Middlesbrough's push for promotion to the Premier League led to big losses in the year to 30 June 2016. The club lost £31.9m compared with £9m in the previous year.  Wages went up from £18.1m to £28.6m, well above 100 per cent of income when the recommended level is 50 per cent.

Big loss at Liverpool

Liverpool recorded a loss of £19.8m in the year to May 2016.  Investment in players was the main reason for the loss, along with the cost of compensating Brendan Rodgers and his staff.   Costs for the Main Stand extension also contributed to the loss.

The club's revenue increased by £3.9m to a record £301.8m.   Match day revenue was up £3.4m to £62m. Commercial revenue was down £700,000 to £115.7m.   This was partly because of a lack of non-matchday access to the Main Stand.

£44m of debt at Coventry City

Coventry City made a profit of £700,000 in the year to May 2016, but there was an operational loss of £1.75m before player trading was taken into account.   Turnover was up from £4.76m to £5.44m.

The club has debts of £44m, almost of which is owed to owners Sisu or companies controlled by them. The club is only a going concern if that debt is not called in, but the owners have no plans to do so.

Profits up at Arsenal

Despite a record £110.5m spend on players, Arsenal reported profits of £12.6m in the six months to 30 November 2016 compared with a £6.2m loss in the corresponding period last year.  Once again Arsene Wenger shows that he is following a successful commercial formula.

Turnover was up substantially from £158m to £191.1m year on year.  45 per cent of revenue came from broadcasting, boosted by a bigger share of the Uefa pool.   This was even more valuable given the fall of the pound as it is paid in euros.

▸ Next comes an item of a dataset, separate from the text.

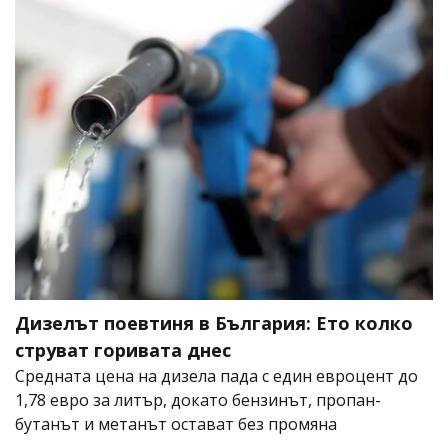
Дизелът поевтиня в България: Ето колко
струват горивата днес
Средната цена на дизела пада с един евроцент до
1,78 евро за литър, докато бензинът, пропан-
бутанът и метанът остават без промяна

'A merchandising company that happens to play football'

As Manchester United report a good set of quarterly results, it is worth recalling the description of them in the Lex column of the Financial Times last month: 'a merchandising company that happens to play football.'

Promotion crucial for Seagulls

Securing promotion is particularly important for Brighton and Hove Albion this season otherwise they may fall foul of financial fair play rules.   Championship clubs are allowed to lose £39m over three seasons, but the Seagulls made a £25.9m loss in 2015-16.    The allowance is much more generous for Premier League Clubs or even for yo-yo clubs, plus revenues in the top flight are so much higher.

United see rise in debt

Manchester United's debt has risen by 18 per cent to £338m, in part because of the Brexit vote and the consequent worsening of the dollar-pound exchange rate.

Results for the three months to 30 September saw revenue drop by 2.8 per cent while operating profits were down by 35 per cent to £6.2m.   This was largely because of the club's absence from the Champions League.

Canaries in the black

Norwich City's year in the Premier League saw them move from the red into the black with a loss of £5.3m turned into a profit after tax of £9.4m.   Income in 2015-16 jumped to just over £100m from £53.6m the previous years.

City control wage bill

Manchester City have dropped far behind Manchester United in terms of overall wage bill, the club's annual report shows.  City, who once had the largest Premier League salary costs. had a wage bill of £196m, putting them on a par with Arsenal and below United's figure of £232m for 2015/16 and Chelsea's £215m for the previous season.

Wages amounted to 50 per cent of turnover, the figure recommended by accountants Deloitte.  Three years ago City were penalised by Uefa for breaching financial fair play rules.

Juventus need to globalise

Juventus made an operating profit of €4.1m on revenues of €397.9m in the financial year.   This is a respectable outcome, and a small improvement on the preceding year, but concerns remain.

The club remains highly reliant on television money.  Its commercial revenue amounted to €73.5m in a year compared with €278.1m at Bayern Munich.